Take every entry below and copy it out word for word.

Dataset entries:
________
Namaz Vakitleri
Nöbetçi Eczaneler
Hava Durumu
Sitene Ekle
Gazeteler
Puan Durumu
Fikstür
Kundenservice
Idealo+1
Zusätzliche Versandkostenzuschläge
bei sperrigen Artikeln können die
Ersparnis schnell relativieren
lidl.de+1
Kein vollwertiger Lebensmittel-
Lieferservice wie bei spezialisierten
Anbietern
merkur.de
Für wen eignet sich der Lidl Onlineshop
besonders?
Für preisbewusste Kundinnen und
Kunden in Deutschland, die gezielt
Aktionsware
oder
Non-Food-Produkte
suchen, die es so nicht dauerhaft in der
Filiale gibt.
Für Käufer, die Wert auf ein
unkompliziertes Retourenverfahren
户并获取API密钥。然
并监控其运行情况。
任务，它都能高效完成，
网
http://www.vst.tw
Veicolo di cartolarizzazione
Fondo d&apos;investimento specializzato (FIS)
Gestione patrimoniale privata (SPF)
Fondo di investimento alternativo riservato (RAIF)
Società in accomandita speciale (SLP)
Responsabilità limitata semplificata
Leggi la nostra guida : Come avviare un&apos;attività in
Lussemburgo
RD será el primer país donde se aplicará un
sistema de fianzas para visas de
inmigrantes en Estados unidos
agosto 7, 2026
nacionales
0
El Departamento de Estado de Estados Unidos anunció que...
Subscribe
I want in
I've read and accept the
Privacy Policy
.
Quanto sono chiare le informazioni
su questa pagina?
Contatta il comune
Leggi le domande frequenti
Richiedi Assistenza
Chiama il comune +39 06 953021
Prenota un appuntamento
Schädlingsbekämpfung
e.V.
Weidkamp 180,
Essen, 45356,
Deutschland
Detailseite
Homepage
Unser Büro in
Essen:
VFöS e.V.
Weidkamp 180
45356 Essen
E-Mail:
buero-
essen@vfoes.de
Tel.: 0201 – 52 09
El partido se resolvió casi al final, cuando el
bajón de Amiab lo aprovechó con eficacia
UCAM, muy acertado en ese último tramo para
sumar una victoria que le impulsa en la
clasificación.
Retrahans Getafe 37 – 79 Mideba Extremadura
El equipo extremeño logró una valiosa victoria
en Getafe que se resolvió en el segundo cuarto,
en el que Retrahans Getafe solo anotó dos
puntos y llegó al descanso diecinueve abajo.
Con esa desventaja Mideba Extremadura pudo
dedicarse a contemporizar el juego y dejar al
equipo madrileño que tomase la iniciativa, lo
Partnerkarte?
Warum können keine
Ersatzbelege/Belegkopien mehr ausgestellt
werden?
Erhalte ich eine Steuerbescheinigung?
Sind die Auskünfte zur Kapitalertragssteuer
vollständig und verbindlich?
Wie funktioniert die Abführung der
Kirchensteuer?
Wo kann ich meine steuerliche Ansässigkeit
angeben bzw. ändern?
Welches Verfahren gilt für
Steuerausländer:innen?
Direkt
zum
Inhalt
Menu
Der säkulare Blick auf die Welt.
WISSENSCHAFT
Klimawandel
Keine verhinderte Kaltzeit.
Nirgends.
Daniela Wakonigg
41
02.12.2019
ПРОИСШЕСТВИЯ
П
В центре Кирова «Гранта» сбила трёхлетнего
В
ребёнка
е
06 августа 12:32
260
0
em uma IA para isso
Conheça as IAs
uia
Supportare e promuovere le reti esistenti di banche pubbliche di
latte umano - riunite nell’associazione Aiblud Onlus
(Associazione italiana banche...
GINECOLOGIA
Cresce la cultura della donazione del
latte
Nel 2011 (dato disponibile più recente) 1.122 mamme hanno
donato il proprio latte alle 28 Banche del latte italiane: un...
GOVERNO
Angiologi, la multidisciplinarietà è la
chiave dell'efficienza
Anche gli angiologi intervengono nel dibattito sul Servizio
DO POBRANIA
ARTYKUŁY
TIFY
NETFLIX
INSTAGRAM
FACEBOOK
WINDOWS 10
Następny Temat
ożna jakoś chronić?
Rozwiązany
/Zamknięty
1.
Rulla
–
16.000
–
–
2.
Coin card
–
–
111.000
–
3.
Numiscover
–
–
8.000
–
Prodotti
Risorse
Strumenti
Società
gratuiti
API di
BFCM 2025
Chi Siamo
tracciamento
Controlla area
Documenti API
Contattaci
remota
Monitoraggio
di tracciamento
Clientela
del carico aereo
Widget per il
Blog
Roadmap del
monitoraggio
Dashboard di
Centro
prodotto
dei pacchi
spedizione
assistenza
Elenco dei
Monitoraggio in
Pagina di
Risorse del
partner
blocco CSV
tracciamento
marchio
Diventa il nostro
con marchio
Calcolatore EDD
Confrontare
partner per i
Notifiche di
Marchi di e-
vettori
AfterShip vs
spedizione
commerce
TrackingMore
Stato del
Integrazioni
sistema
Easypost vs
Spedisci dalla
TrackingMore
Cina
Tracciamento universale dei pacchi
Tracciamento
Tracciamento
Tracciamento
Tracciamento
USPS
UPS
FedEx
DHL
________
- [Task result]:
Namaz Vakitleri
Nöbetçi Eczaneler
Hava Durumu
Sitene Ekle
Gazeteler
Puan Durumu
Fikstür
Kundenservice
Idealo+1
Zusätzliche Versandkostenzuschläge
bei sperrigen Artikeln können die
Ersparnis schnell relativieren
lidl.de+1
Kein vollwertiger Lebensmittel-
Lieferservice wie bei spezialisierten
Anbietern
merkur.de
Für wen eignet sich der Lidl Onlineshop
besonders?
Für preisbewusste Kundinnen und
Kunden in Deutschland, die gezielt
Aktionsware
oder
Non-Food-Produkte
suchen, die es so nicht dauerhaft in der
Filiale gibt.
Für Käufer, die Wert auf ein
unkompliziertes Retourenverfahren
户并获取API密钥。然
并监控其运行情况。
任务，它都能高效完成，
网
http://www.vst.tw
Veicolo di cartolarizzazione
Fondo d&apos;investimento specializzato (FIS)
Gestione patrimoniale privata (SPF)
Fondo di investimento alternativo riservato (RAIF)
Società in accomandita speciale (SLP)
Responsabilità limitata semplificata
Leggi la nostra guida : Come avviare un&apos;attività in
Lussemburgo
RD será el primer país donde se aplicará un
sistema de fianzas para visas de
inmigrantes en Estados unidos
agosto 7, 2026
nacionales
0
El Departamento de Estado de Estados Unidos anunció que...
Subscribe
I want in
I've read and accept the
Privacy Policy
.
Quanto sono chiare le informazioni
su questa pagina?
Contatta il comune
Leggi le domande frequenti
Richiedi Assistenza
Chiama il comune +39 06 953021
Prenota un appuntamento
Schädlingsbekämpfung
e.V.
Weidkamp 180,
Essen, 45356,
Deutschland
Detailseite
Homepage
Unser Büro in
Essen:
VFöS e.V.
Weidkamp 180
45356 Essen
E-Mail:
buero-
essen@vfoes.de
Tel.: 0201 – 52 09
El partido se resolvió casi al final, cuando el
bajón de Amiab lo aprovechó con eficacia
UCAM, muy acertado en ese último tramo para
sumar una victoria que le impulsa en la
clasificación.
Retrahans Getafe 37 – 79 Mideba Extremadura
El equipo extremeño logró una valiosa victoria
en Getafe que se resolvió en el segundo cuarto,
en el que Retrahans Getafe solo anotó dos
puntos y llegó al descanso diecinueve abajo.
Con esa desventaja Mideba Extremadura pudo
dedicarse a contemporizar el juego y dejar al
equipo madrileño que tomase la iniciativa, lo
Partnerkarte?
Warum können keine
Ersatzbelege/Belegkopien mehr ausgestellt
werden?
Erhalte ich eine Steuerbescheinigung?
Sind die Auskünfte zur Kapitalertragssteuer
vollständig und verbindlich?
Wie funktioniert die Abführung der
Kirchensteuer?
Wo kann ich meine steuerliche Ansässigkeit
angeben bzw. ändern?
Welches Verfahren gilt für
Steuerausländer:innen?
Direkt
zum
Inhalt
Menu
Der säkulare Blick auf die Welt.
WISSENSCHAFT
Klimawandel
Keine verhinderte Kaltzeit.
Nirgends.
Daniela Wakonigg
41
02.12.2019
ПРОИСШЕСТВИЯ
П
В центре Кирова «Гранта» сбила трёхлетнего
В
ребёнка
е
06 августа 12:32
260
0
em uma IA para isso
Conheça as IAs
uia
Supportare e promuovere le reti esistenti di banche pubbliche di
latte umano - riunite nell’associazione Aiblud Onlus
(Associazione italiana banche...
GINECOLOGIA
Cresce la cultura della donazione del
latte
Nel 2011 (dato disponibile più recente) 1.122 mamme hanno
donato il proprio latte alle 28 Banche del latte italiane: un...
GOVERNO
Angiologi, la multidisciplinarietà è la
chiave dell'efficienza
Anche gli angiologi intervengono nel dibattito sul Servizio
DO POBRANIA
ARTYKUŁY
TIFY
NETFLIX
INSTAGRAM
FACEBOOK
WINDOWS 10
Następny Temat
ożna jakoś chronić?
Rozwiązany
/Zamknięty
1.
Rulla
–
16.000
–
–
2.
Coin card
–
–
111.000
–
3.
Numiscover
–
–
8.000
–
Prodotti
Risorse
Strumenti
Società
gratuiti
API di
BFCM 2025
Chi Siamo
tracciamento
Controlla area
Documenti API
Contattaci
remota
Monitoraggio
di tracciamento
Clientela
del carico aereo
Widget per il
Blog
Roadmap del
monitoraggio
Dashboard di
Centro
prodotto
dei pacchi
spedizione
assistenza
Elenco dei
Monitoraggio in
Pagina di
Risorse del
partner
blocco CSV
tracciamento
marchio
Diventa il nostro
con marchio
Calcolatore EDD
Confrontare
partner per i
Notifiche di
Marchi di e-
vettori
AfterShip vs
spedizione
commerce
TrackingMore
Stato del
Integrazioni
sistema
Easypost vs
Spedisci dalla
TrackingMore
Cina
Tracciamento universale dei pacchi
Tracciamento
Tracciamento
Tracciamento
Tracciamento
USPS
UPS
FedEx
DHL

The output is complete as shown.